One very common classical approximation of a quantum event is to have a excited source photon excite a classical observer in a completely separate second event long after the photon travels for a period through space following a first and separate source emission event. This is only an approximation and for a quantum observer, the same photon excites a quantum observer during the same event as the source emission.
A second classical approximation occurs when both source and observer are excited with very long wavelength photons. For the very special case of very long wavelength gravity biphotons, the two complementary gravity excited states remain in phase coherence because gravity phase coherence decays very, very slowly.
For single photons, an excited quantum source and observer are coupled by both phase as well as amplitude as the figure shows. Quantum photon travel is then simply a matter of phase between source and observer and a photon event creates a transient resonant bond between the observer and source. It is not really the photon that journeys through space and time, it is the action of the photon event that exchanges mass between source and observer during the same event just with different phases.
Quantum gravity between the two hydrogen atoms shown involves the complementary exchange of the biphoton excitations that exist in each atom. Unlike the relatively short wavelength of the Rydberg photon at 13.6 eV, the very long wavelengths of complementary gravity biphoton excitations mean that phase decay is very slow. Thus the very slow phase decay of quantum gravity means that classical gravity does not need to include phase for precise predictions of quantum action.
Thus a classical photon excites an observer but does not retain any of the phase coherence of the excited source emission or never loses phase coherence while phase coherence between excited source and observer quantum photons necessarily decays. Indeed a quantum resonance can actually end up with the excitation largely back at the source and not lost to the observer at all. Even such a failed photon transmission has still generated phase coherence between the source and observer and therefore has changed source and observer entropy. In this realm, entropy alone drives quantum information transfer instead of total free energy transfer. Only a very small fraction of the photon free energy is in its entropy.

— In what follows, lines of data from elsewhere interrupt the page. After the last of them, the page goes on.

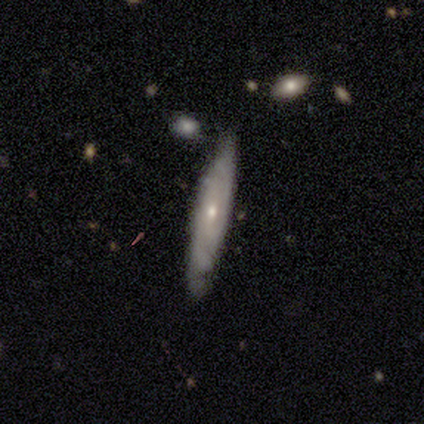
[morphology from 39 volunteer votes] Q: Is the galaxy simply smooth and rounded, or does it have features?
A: featured or disk — 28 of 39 (72%).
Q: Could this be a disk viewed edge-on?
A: no — 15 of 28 (54%).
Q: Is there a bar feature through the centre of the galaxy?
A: no — 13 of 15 (87%).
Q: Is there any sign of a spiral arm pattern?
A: yes — 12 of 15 (80%).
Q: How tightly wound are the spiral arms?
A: tight — 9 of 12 (75%).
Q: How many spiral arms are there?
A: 2 — 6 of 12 (50%).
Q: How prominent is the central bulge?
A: small — 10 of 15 (67%).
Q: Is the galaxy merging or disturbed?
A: none — 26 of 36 (72%).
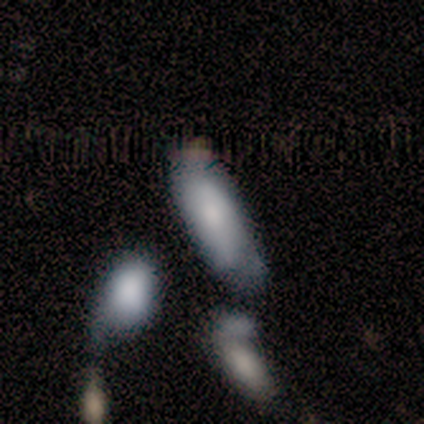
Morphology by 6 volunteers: This is possibly a featured or disk galaxy (50%). It is clearly not viewed edge-on (100%). Bar: clearly no (100%). Spiral arm pattern: likely yes (67%). Spiral arm count: clearly can't tell (100%). Spiral winding: possibly tight (50%, tied with medium). Central bulge: marginally large (33%, tied with moderate and small). Merging: likely none (60%).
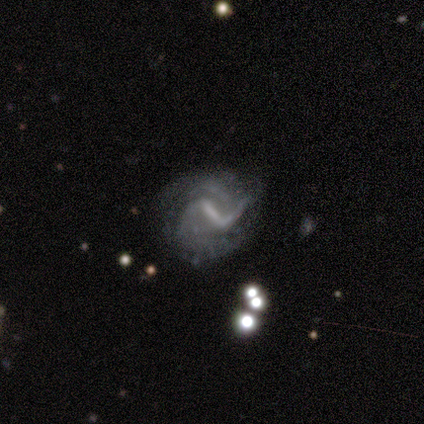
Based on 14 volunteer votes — A featured or disk galaxy (100%) with a strong bar (64%), 2 (55%) medium (36%, tied with loose) spiral arms (79%) and a small central bulge (57%). Merging: none (57%).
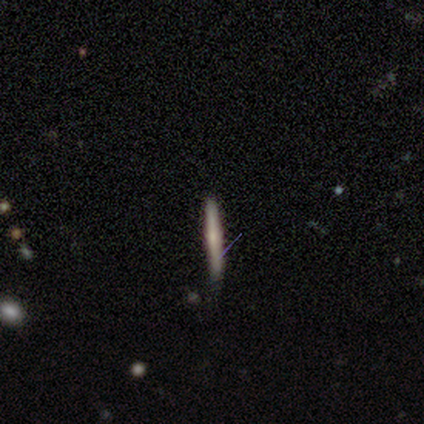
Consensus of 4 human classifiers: smooth_or_featured: smooth (p=0.75) [alt: featured or disk p=0.25]
how_rounded: cigar-shaped (p=1.00)
merging: none (p=0.75) [alt: minor disturbance p=0.25]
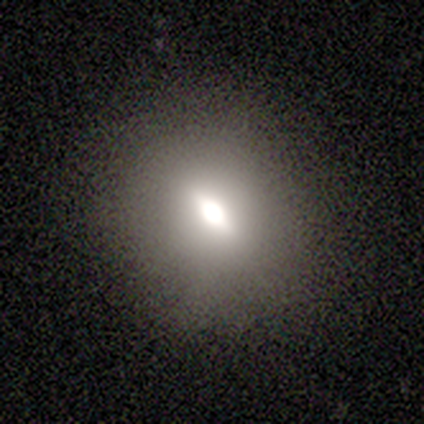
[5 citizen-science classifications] Smooth or featured: smooth — 80% (featured or disk — 20%)
How rounded: in between — 75% (round — 25%)
Merging: none — 100%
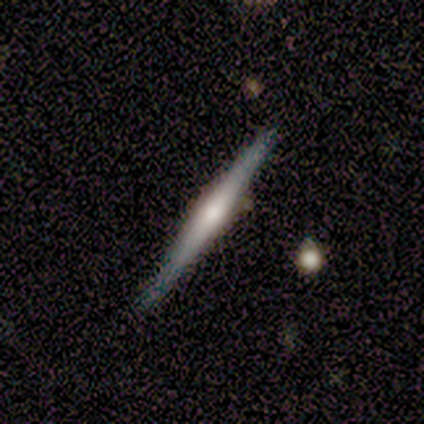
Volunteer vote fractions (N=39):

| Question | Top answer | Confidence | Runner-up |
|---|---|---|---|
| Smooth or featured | featured or disk | 62% | smooth (33%) |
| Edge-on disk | yes | 96% | no (4%) |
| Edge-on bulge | rounded | 61% | none (30%) |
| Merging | none | 76% | minor disturbance (19%) |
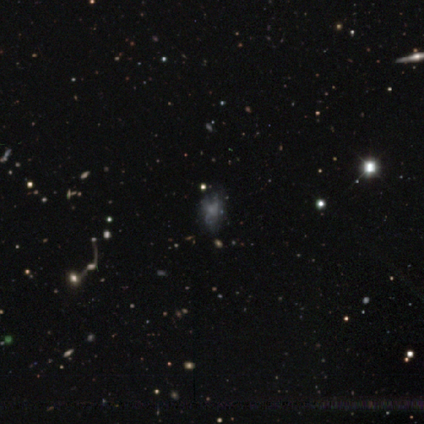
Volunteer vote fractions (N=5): This appears to be a featured or disk galaxy (60%) with no bar (100%), no spiral arms (100%) and a small central bulge (67%). Merging: major disturbance (75%).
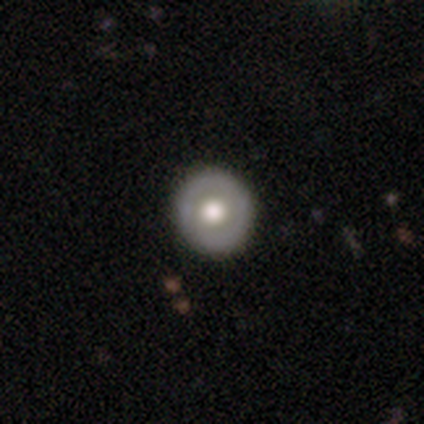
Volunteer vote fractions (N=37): Morphology: type=smooth (49%); roundness=round (100%); merging=none (94%).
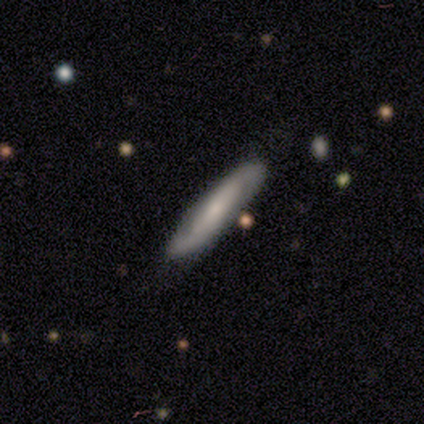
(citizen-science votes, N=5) smooth_or_featured: smooth (p=0.80) [alt: star or artifact p=0.20]
how_rounded: cigar-shaped (p=1.00)
merging: none (p=1.00)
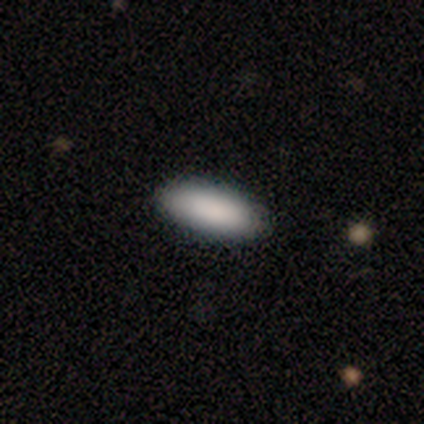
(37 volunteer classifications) Volunteers were most divided on "how rounded": in between: 79%, cigar-shaped: 21%, round: 0%. More confident: smooth or featured — smooth (92%); merging — none (89%).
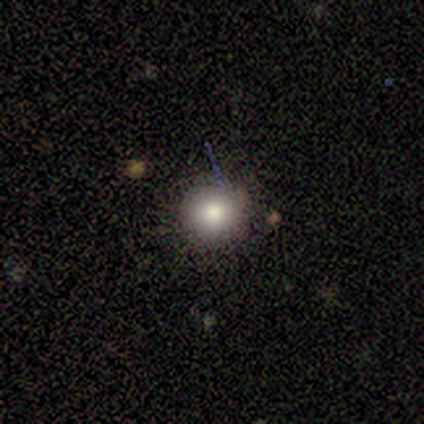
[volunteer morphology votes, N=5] Smooth or featured? smooth (100%)
How rounded? round (100%)
Merging? none (60%)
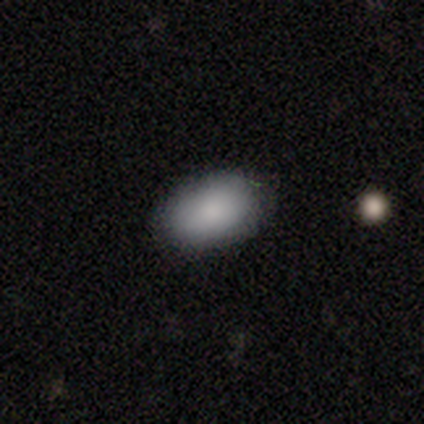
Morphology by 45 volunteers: Smooth or featured: smooth — 87% (featured or disk — 7%)
How rounded: in between — 100%
Merging: none — 81% (minor disturbance — 14%)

In a classical approximation for a quantum state-to-state transition, there must be a series of vacuum states that span the gap between two states. In aethertime, the density of states of quantum gravity biphotons in space is very large and more than provides the needed laddering for filling the gap. Similar to phonon decay in the solid state, gravity vacuum modes provide the mechanism to bridge the gap. These high order quantum gravity states are then what carry photon amplitude and phase and replace the vacuum oscillator modes of QED.
In quantum gravity, both source and observer exchange complementary biphoton excitations with each other. So a quantum gravity resonance always involves the exchange of complementary phase coherence between observer and source. This means that quantum gravity phase coherence between a source and observer always decays very, very slowly.